The stains have got stuck in the edges of the cup. They have reached a stage now even if someone tries to rub off they won’t go away. In that stain lie all memories of our conversation.

Why do we worship or salute the bo tree? Because it reminds me the legacy a great man passed down to us over two millennia ago. More than worshipping, I like to look at the bo tree. Inside myself I see a man looking at the Bo tree.

Even being the Buddha he must have looked at the Bo tree and fondly remembered the unique moment in his life. They must have had a silent or whispering conversation about that moment they shared together, who knows?

True, trees and cups both belong to the category called ‘lifeless’. But the irony, or probably the paradox, is they loom large even more than life itself, especially in our moments of solitude.

And what else can I do? Probably wait for him to come and add another layer of coffee stain.

I’m all alone. I look out to feel the breeze that blows in fractions, furiously freezing.
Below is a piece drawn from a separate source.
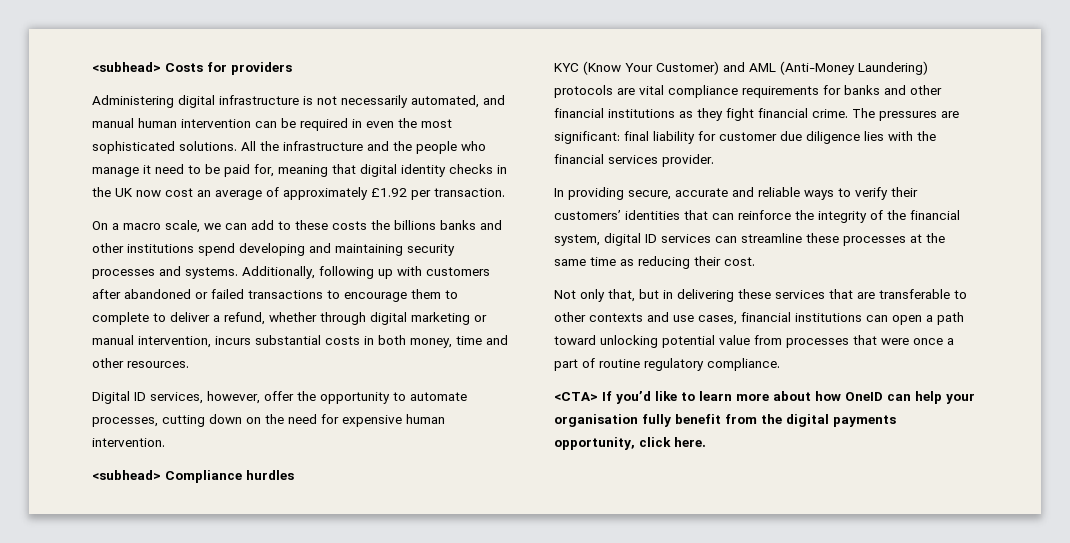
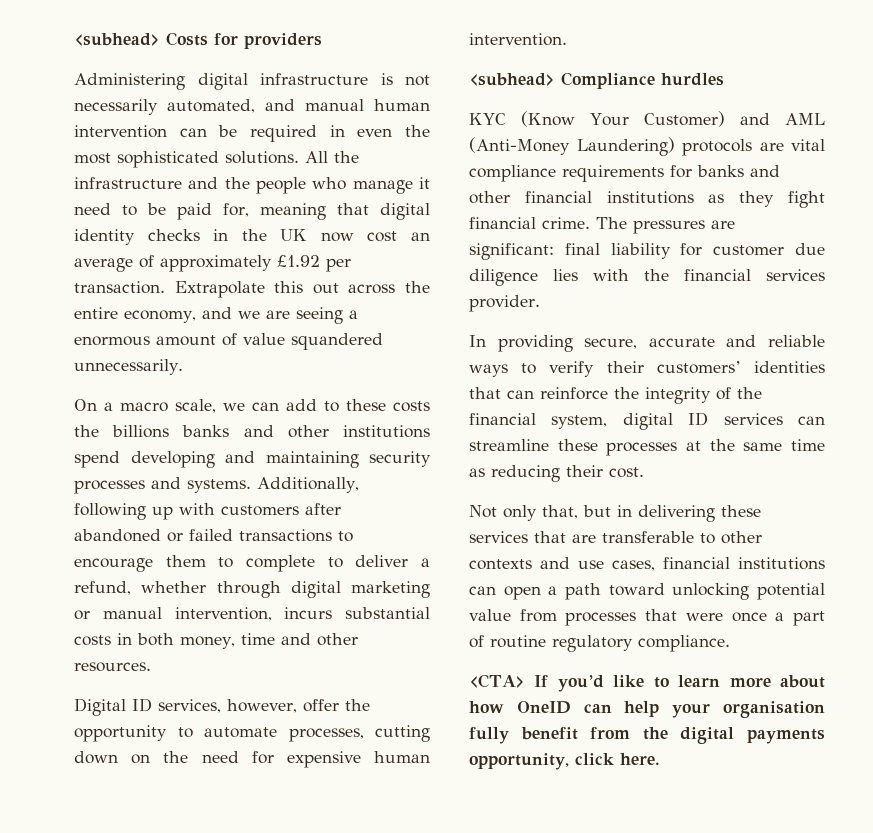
(505, 192) none -> [174,281,430,298] [74,307,358,324] [74,333,383,350] [74,359,183,375] Extrapolate this out across the entire economy, and we are seeing a enormous amount of value squandered unnecessarily.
I think of those moments. The next moment I start writing.

When the blank sheet of paper stares at me, someone struggling to write something, I will remember those memories hidden beneath each layer one by one.

Then I will write on for hours. Then I wish if I could pour my memories straight into the paper without pencil or eraser (Did I say I use only a pencil when I write?).

Whether you agree or not, that will be the best book I ever write in my life. That will be the life story of coffee stains, me, my friend and, above all, those moments.